Ruziboy Fayzullaev

Personal information
- Full name: Roʻziboy Bahodir oʻgʻli Fayzullayev
- Date of birth: 16 October 2005 (age 20)
- Place of birth: Uzbekistan
- Height: 1.72 m (5 ft 8 in)
- Position: Right-back

Team information
- Current team: Olimpik-Mobiuz
- Number: 27

Senior career*
- Years: Team / Apps / (Gls)
- 2023–2024: Metallurg / 26 / (0)
- 2024–: Olimpik-Mobiuz / 50 / (2)

International career^{‡}
- 2024–: Uzbekistan U23 / 10 / (1)

= Ruziboy Fayzullaev =

Uzbek footballer

Ruziboy Fayzullaev (Рўзибой Баҳодир ўғли Файзуллаев; born 16 October 2005) is an Uzbek professional footballer who plays as a right-back for Uzbekistan Pro League club Olimpik-Mobiuz and the Uzbekistan national under-23 team.

== Club career ==
Fayzullaev began his professional career in Uzbekistan, joining Olimpik-Mobiuz (the developmental squad created to nurture young talents for Uzbek national youth teams). Operating primarily as a right-sided defender, he established himself in the squad competing in the Uzbekistan Pro League.

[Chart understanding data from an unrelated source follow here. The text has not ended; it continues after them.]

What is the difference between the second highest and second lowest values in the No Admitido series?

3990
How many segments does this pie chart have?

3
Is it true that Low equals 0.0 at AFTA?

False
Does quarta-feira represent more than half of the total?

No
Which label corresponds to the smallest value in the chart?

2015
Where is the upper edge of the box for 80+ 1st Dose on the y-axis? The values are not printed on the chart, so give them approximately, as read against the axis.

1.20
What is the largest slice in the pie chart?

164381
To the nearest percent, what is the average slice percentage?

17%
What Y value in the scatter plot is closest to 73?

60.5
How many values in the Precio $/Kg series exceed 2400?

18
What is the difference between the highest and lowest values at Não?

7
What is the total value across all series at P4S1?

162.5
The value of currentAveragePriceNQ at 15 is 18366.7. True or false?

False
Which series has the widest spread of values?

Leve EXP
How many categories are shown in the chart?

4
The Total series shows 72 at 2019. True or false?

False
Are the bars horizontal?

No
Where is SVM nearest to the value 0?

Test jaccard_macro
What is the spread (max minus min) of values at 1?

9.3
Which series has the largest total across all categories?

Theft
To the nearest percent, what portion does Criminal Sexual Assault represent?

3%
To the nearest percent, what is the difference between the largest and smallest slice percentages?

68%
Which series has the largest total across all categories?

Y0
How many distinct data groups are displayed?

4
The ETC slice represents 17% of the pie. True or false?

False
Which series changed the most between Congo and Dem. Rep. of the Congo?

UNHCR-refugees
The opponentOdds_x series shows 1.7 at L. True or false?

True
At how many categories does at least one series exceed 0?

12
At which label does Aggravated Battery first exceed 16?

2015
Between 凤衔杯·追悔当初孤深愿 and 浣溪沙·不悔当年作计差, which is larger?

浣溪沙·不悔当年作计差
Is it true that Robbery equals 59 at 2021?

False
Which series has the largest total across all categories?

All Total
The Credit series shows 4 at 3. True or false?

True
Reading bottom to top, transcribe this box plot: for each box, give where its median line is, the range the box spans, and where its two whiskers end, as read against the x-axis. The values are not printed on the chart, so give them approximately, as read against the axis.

== International career ==
Fayzullaev has represented Uzbekistan at youth international levels, earning caps for the Uzbekistan U23 team. In September 2026, Fayzullaev featured for the Uzbekistan Olympic team during their group stage fixtures at the Asian Games, including victories over the Philippines (5–1), Kuwait (2–0) and Vietnam (2–0).